QUOTED TEXT
I use "stepper_oneRevolution" starter kit program.

With these 2 motors, I calculated that I would need 4096 steps per revolution, but to do 1 revolution, i must write 2048 step in this program ("myStepper.step(2048);".

Why?

#### Grumpy_Mike

#1
##### Oct 25, 2014, 09:22 pm
Quote
Why?
Because one of the parameters in your calculation is wrong.
It could be the gear ratio, or the step angle, or your driver could be in half step mode, or you software is not counting what you think.

#### MarkT

#2
##### Oct 26, 2014, 12:48 pm
Those motors have about 2048 steps.  They are billed as 4096 steps, but if you read carefully
that is HALF-steps they are talking about.

Note that the gearbox ratio is not an exact power of two - many threads on this topic exist!
[ I will NOT respond to personal messages, I WILL delete them, use the forum please ]

#### Personne

#3
##### Oct 26, 2014, 07:13 pm
Am I to understand that "myStepper.step(2048)", it's a drive with half step ?
Also with is i do 1 revolution and with 4096 steps two revolution, thats my problem.

#### Grumpy_Mike

#4
##### Oct 26, 2014, 07:37 pm
Quote
Am I to understand that "myStepper.step(2048)", it's a drive with half step ?
No.

Quote
Also with is i do 1 revolution and with 4096 steps two revolution, thats my problem.
No your problem is your calculations are based on wrong data. That is all that is wrong.

MATERIAL PROVIDED

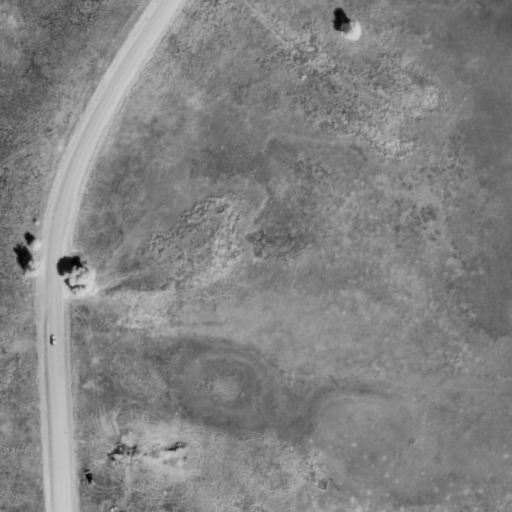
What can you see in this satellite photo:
road: (109, 240)
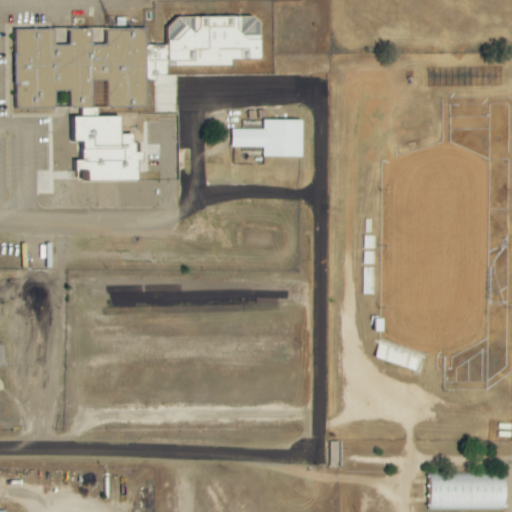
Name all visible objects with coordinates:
road: (75, 2)
building: (122, 58)
building: (121, 60)
building: (272, 138)
building: (105, 149)
building: (106, 149)
road: (320, 320)
building: (465, 491)
building: (468, 492)
building: (2, 511)
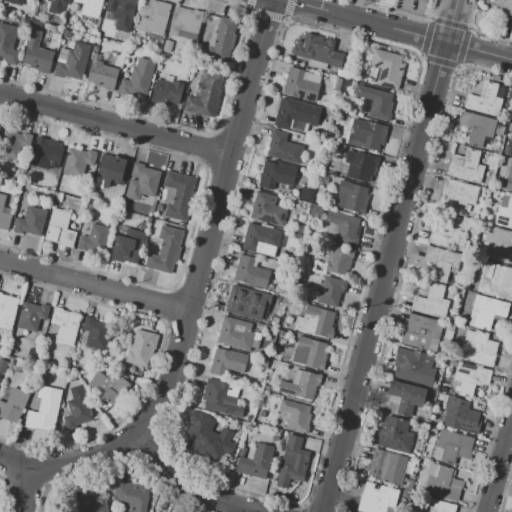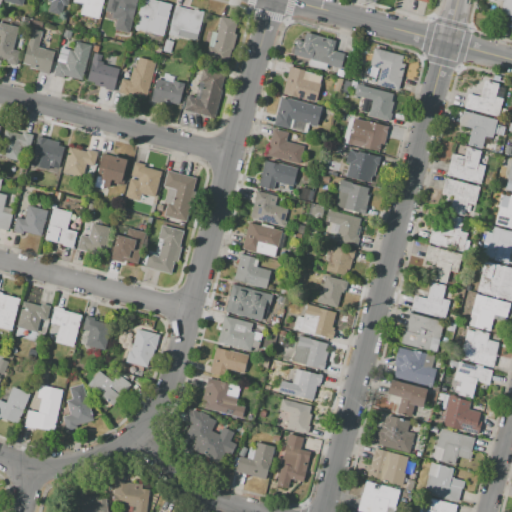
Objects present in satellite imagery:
building: (424, 0)
building: (424, 0)
building: (14, 1)
building: (13, 2)
building: (55, 6)
building: (56, 6)
building: (89, 7)
building: (89, 7)
building: (505, 7)
building: (505, 7)
building: (120, 9)
building: (120, 13)
building: (151, 16)
building: (152, 17)
building: (184, 23)
building: (185, 23)
road: (400, 30)
building: (67, 34)
building: (221, 38)
building: (222, 40)
building: (7, 43)
building: (8, 44)
building: (167, 46)
building: (156, 49)
building: (317, 51)
building: (318, 51)
building: (36, 53)
building: (36, 53)
building: (162, 58)
building: (71, 61)
building: (72, 61)
building: (386, 67)
building: (387, 68)
building: (339, 72)
building: (100, 73)
building: (101, 73)
building: (137, 78)
building: (138, 78)
building: (301, 84)
building: (301, 84)
building: (337, 84)
building: (345, 87)
building: (165, 91)
building: (167, 93)
building: (204, 93)
building: (206, 94)
building: (485, 99)
building: (485, 100)
building: (375, 101)
building: (378, 102)
building: (295, 114)
building: (297, 115)
road: (115, 126)
building: (509, 127)
building: (478, 128)
building: (477, 129)
building: (500, 129)
building: (366, 134)
building: (368, 135)
building: (344, 141)
building: (13, 144)
building: (15, 144)
building: (282, 147)
building: (283, 148)
building: (507, 150)
building: (45, 153)
building: (46, 153)
building: (511, 154)
building: (77, 160)
building: (77, 161)
building: (330, 165)
building: (359, 166)
building: (360, 166)
building: (465, 166)
building: (466, 166)
building: (109, 170)
building: (110, 171)
building: (275, 174)
building: (276, 174)
building: (333, 174)
building: (324, 178)
building: (508, 178)
building: (509, 178)
building: (0, 180)
building: (141, 181)
building: (141, 182)
building: (302, 193)
building: (177, 194)
building: (178, 195)
building: (459, 195)
building: (350, 196)
building: (460, 196)
building: (352, 197)
building: (159, 208)
building: (266, 209)
building: (267, 210)
building: (316, 210)
building: (504, 211)
building: (505, 212)
building: (4, 213)
building: (4, 213)
building: (19, 214)
road: (214, 219)
building: (30, 221)
building: (31, 221)
building: (343, 226)
building: (344, 227)
building: (58, 228)
building: (59, 228)
building: (300, 228)
building: (446, 232)
building: (449, 235)
building: (296, 237)
building: (94, 238)
building: (93, 239)
building: (259, 239)
building: (261, 240)
building: (497, 244)
building: (497, 244)
building: (127, 246)
building: (123, 250)
building: (164, 250)
building: (165, 250)
road: (387, 256)
building: (337, 260)
building: (338, 260)
building: (441, 262)
building: (442, 262)
building: (249, 271)
building: (250, 272)
building: (493, 280)
building: (495, 280)
road: (95, 287)
building: (330, 291)
building: (284, 292)
building: (330, 292)
building: (430, 301)
building: (247, 302)
building: (247, 302)
building: (431, 302)
building: (7, 310)
building: (7, 310)
building: (487, 311)
building: (485, 312)
building: (30, 315)
building: (31, 315)
building: (274, 321)
building: (314, 321)
building: (315, 322)
building: (64, 325)
building: (65, 325)
building: (421, 332)
building: (95, 333)
building: (96, 333)
building: (235, 333)
building: (421, 333)
building: (236, 334)
building: (140, 347)
building: (142, 347)
building: (477, 347)
building: (478, 348)
building: (32, 352)
building: (309, 352)
building: (309, 352)
building: (226, 361)
building: (226, 361)
building: (261, 362)
building: (2, 365)
building: (412, 367)
building: (413, 367)
building: (0, 377)
building: (73, 377)
building: (470, 377)
building: (469, 378)
building: (300, 384)
building: (301, 384)
building: (107, 386)
building: (109, 386)
building: (265, 387)
building: (406, 396)
building: (406, 396)
building: (220, 398)
building: (221, 398)
building: (12, 405)
building: (13, 405)
building: (76, 407)
building: (44, 408)
building: (76, 408)
building: (43, 409)
building: (262, 413)
building: (458, 414)
building: (458, 414)
building: (295, 415)
building: (296, 416)
road: (133, 433)
building: (283, 433)
building: (393, 433)
building: (394, 434)
building: (207, 436)
building: (208, 437)
building: (275, 437)
building: (451, 446)
building: (451, 447)
building: (243, 452)
building: (254, 461)
building: (256, 461)
building: (291, 461)
road: (499, 461)
building: (292, 462)
building: (385, 466)
building: (386, 466)
building: (441, 482)
building: (442, 482)
building: (408, 485)
road: (23, 489)
building: (130, 495)
building: (130, 495)
building: (376, 498)
building: (377, 499)
building: (89, 504)
building: (434, 505)
building: (435, 506)
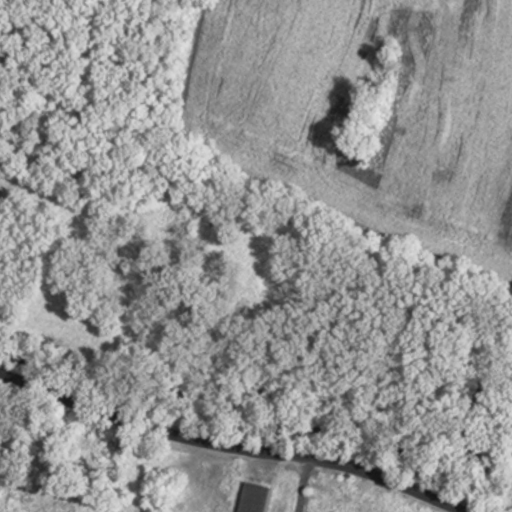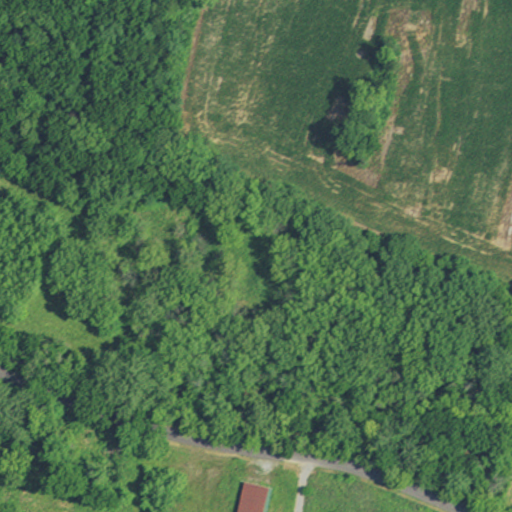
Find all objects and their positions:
road: (226, 443)
building: (256, 498)
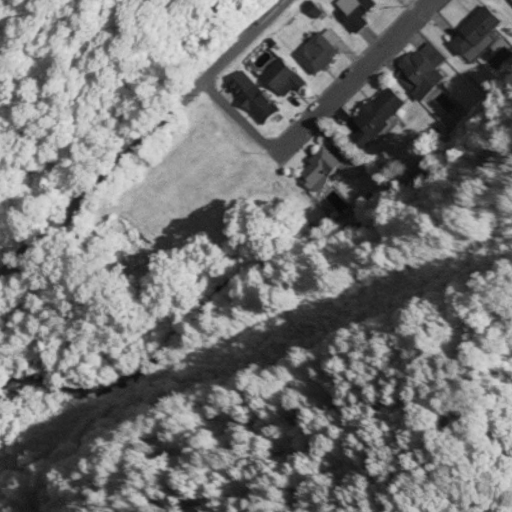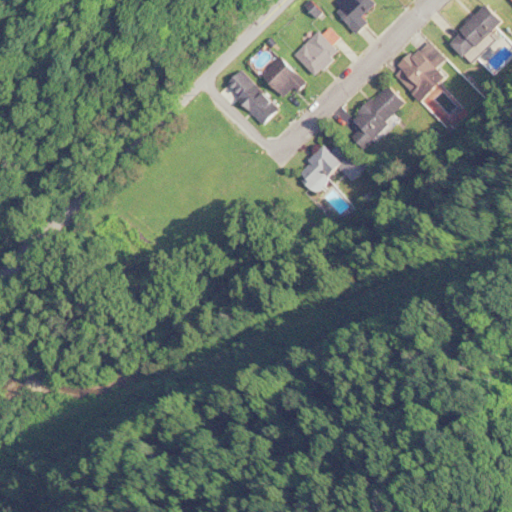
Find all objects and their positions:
building: (324, 8)
building: (355, 11)
building: (364, 12)
building: (476, 30)
building: (483, 31)
building: (328, 50)
building: (318, 51)
building: (423, 68)
road: (358, 73)
building: (428, 73)
building: (284, 76)
building: (294, 77)
building: (253, 95)
building: (262, 97)
road: (245, 111)
building: (379, 113)
building: (377, 114)
road: (147, 135)
building: (320, 167)
building: (317, 168)
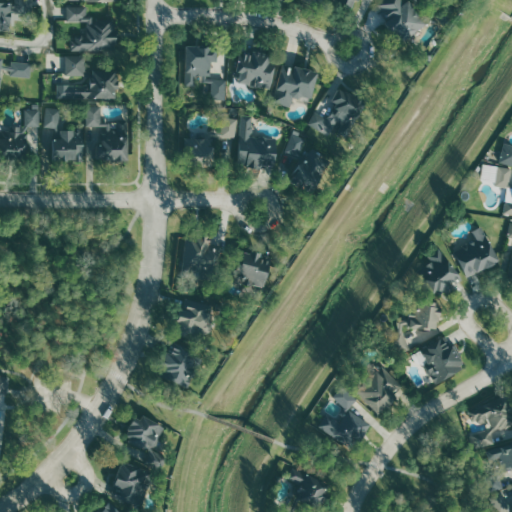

EXERCISE INSTRUCTIONS
a - Do these statements agree with the stepper motor thread? Answer yes or no for each, and quote the deciding words. (i) MarkT says the motors are advertised as having 4096 steps. (ii) Grumpy_Mike confirms that "myStepper.step(2048)" drives the motor in half steps. (iii) MarkT says the gearbox ratio is an exact power of two.
b - Carry on the stepper motor thread after its final reply.
The records come from a source unrelated to the stepper motor thread.

ANSWERS
a -
(i) Yes: "They are billed as 4096 steps"
(ii) No: "No."
(iii) No: "the gearbox ratio is not an exact power of two"

b -
#### Personne

#5
##### Oct 29, 2014, 07:58 pm
In spite of your remarks, I do not still understand.

1 implusion -> 1 step -> 5.625/64°

so

4096 implusion  -> 4096 steps -> 5.624°/64*4096 = 360 °

"myStepper.step(2048);" pour que le moteur fasse un tour au lieu de 4096 pas?

So why, in the example program "stepper_oneRevolution", I have to register " myStepper.step (2048); " so that the engine makes 1 revolution instead of 4096 steps?

Furthermore for the attached program, every implusion generates an angular movement of 5.625 °/64, I would thus need to make 1 revolution: 1024 cycles * 4 impulses * 5.625 °/64 to make 1 revolution yet I have to register 512 cycles in my loop.

#### Grumpy_Mike

#6
##### Oct 29, 2014, 08:05 pm
Quote
In spite of your remarks, I do not still understand.
OK try this:-

1 implusion -> 1 step -> 5.625/64°

This is wrong, it is an incorrect reading of the data sheet, it refers to half steps not the full steps your code and driver are giving.

As Mark said:-

Those motors have about 2048 steps.  They are billed as 4096 steps, but if you read carefully
that is HALF-steps they are talking about.

#### Personne

#7
##### Nov 05, 2014, 08:33 pm
Grumpy_Mike, can you help me, to understand, why it's 2048 steps? Where do you read in specification motros, that it's a half stepper?

I read 5.625° by step, so

1 implusion -> 1 step -> 5.625/64°

and

4096 implusion  -> 4096 steps -> 5.624°/64*4096 = 360 °

#### Grumpy_Mike

#8
##### Nov 05, 2014, 09:27 pm
Quote
Grumpy_Mike, can you help me, to understand, why it's 2048 steps?
I doubt it.

I have already told you that it is how the motor is built and that your error is a fundamental wrong reading of the data sheet.

There is nothing else to explain.

#### MarkT

#9
##### Nov 07, 2014, 11:33 pm
These motors have about 2048 steps per revolution.  The finest resolution you can
drive a unipolar motor naively is in half-steps, so you can get about 4096 distinct
positions through 360 degrees.

There are 3 commonly used stepping modes for unipolar motors, driving one
winding at a time (full steps), driving two windings at a time (full steps) or alternating
between driving one winding and two windings (half steps).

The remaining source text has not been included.